→ WHAT YOU HAVE TO DO
Rewrite the part of the listing below from the line containing "name author: (Benth.) D.D. Sokoloff" through the end of the listing, inclusive, as a Markdown table with the columns "Row" and "Line". Give each line a row number and leave out blank lines.
↓
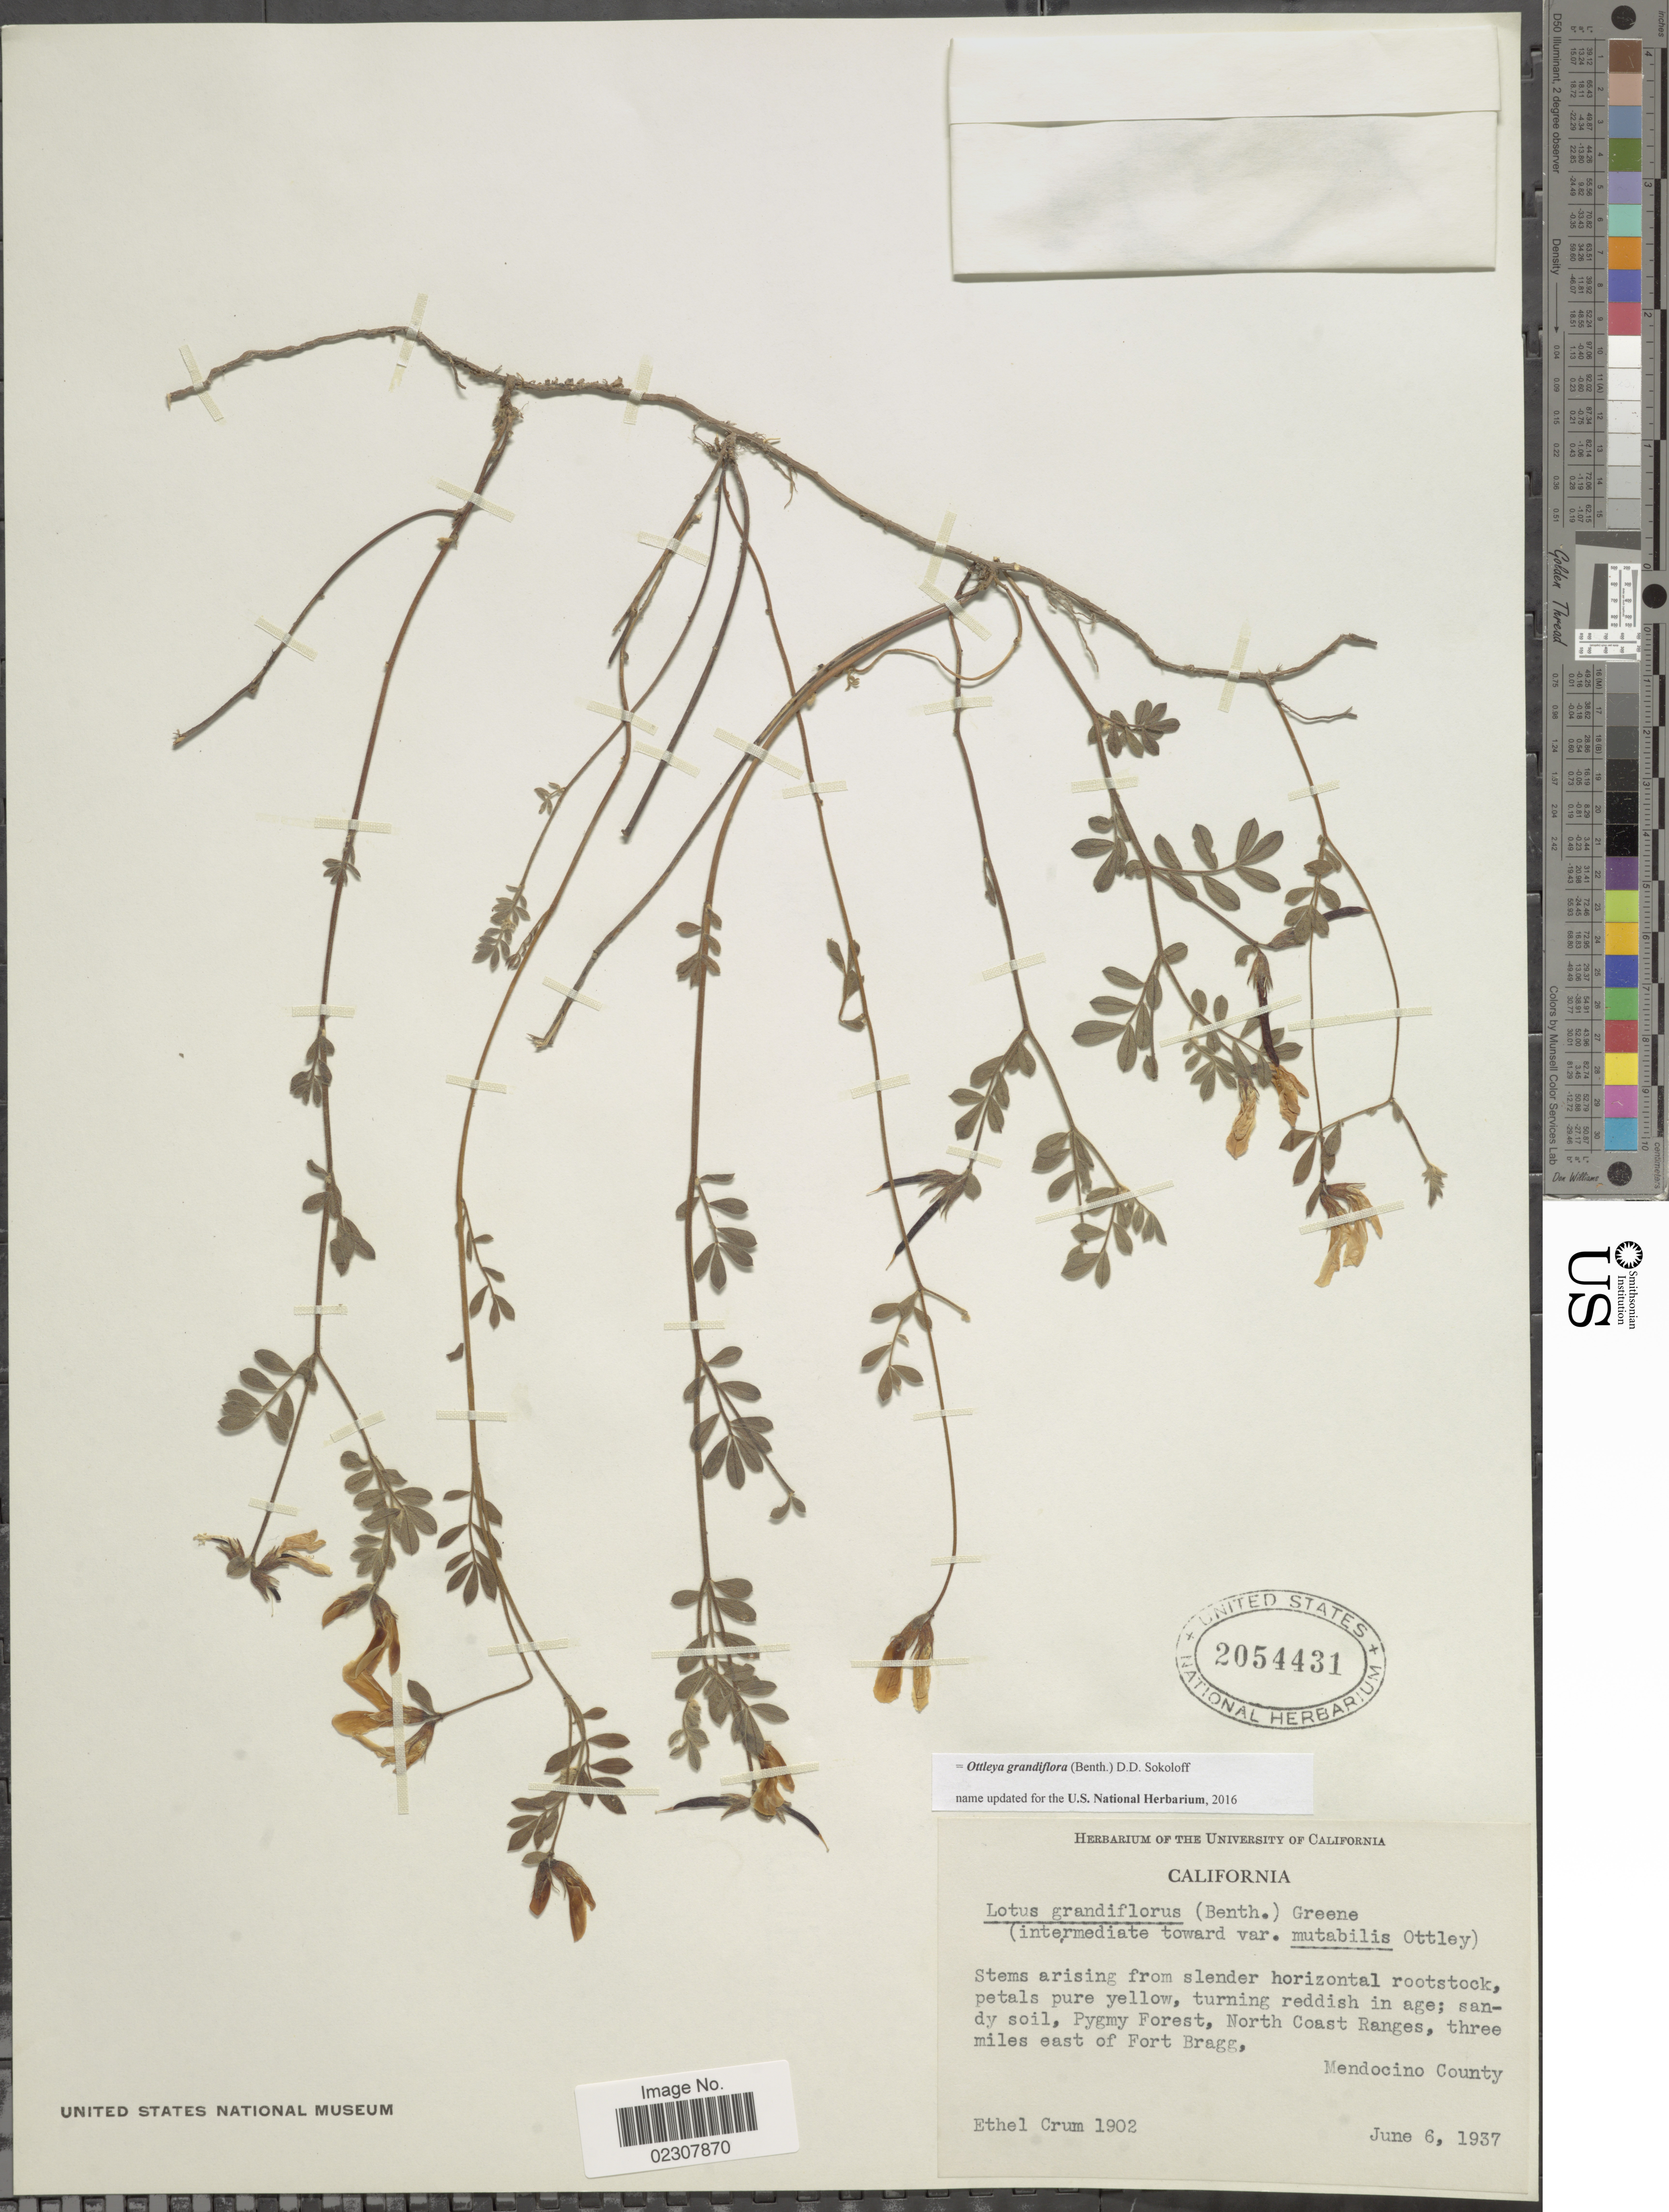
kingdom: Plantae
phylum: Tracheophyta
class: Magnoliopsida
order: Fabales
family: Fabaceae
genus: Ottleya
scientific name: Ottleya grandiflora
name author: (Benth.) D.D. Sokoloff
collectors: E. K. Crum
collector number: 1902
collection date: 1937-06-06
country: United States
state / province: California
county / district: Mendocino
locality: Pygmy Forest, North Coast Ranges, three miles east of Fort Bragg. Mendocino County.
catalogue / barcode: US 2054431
↑
→ RESULT OF THIS EXERCISE
| Row | Line |
|---|---|
| 1 | name author: (Benth.) D.D. Sokoloff |
| 2 | collectors: E. K. Crum |
| 3 | collector number: 1902 |
| 4 | collection date: 1937-06-06 |
| 5 | country: United States |
| 6 | state / province: California |
| 7 | county / district: Mendocino |
| 8 | locality: Pygmy Forest, North Coast Ranges, three miles east of Fort Bragg. Mendocino County. |
| 9 | catalogue / barcode: US 2054431 |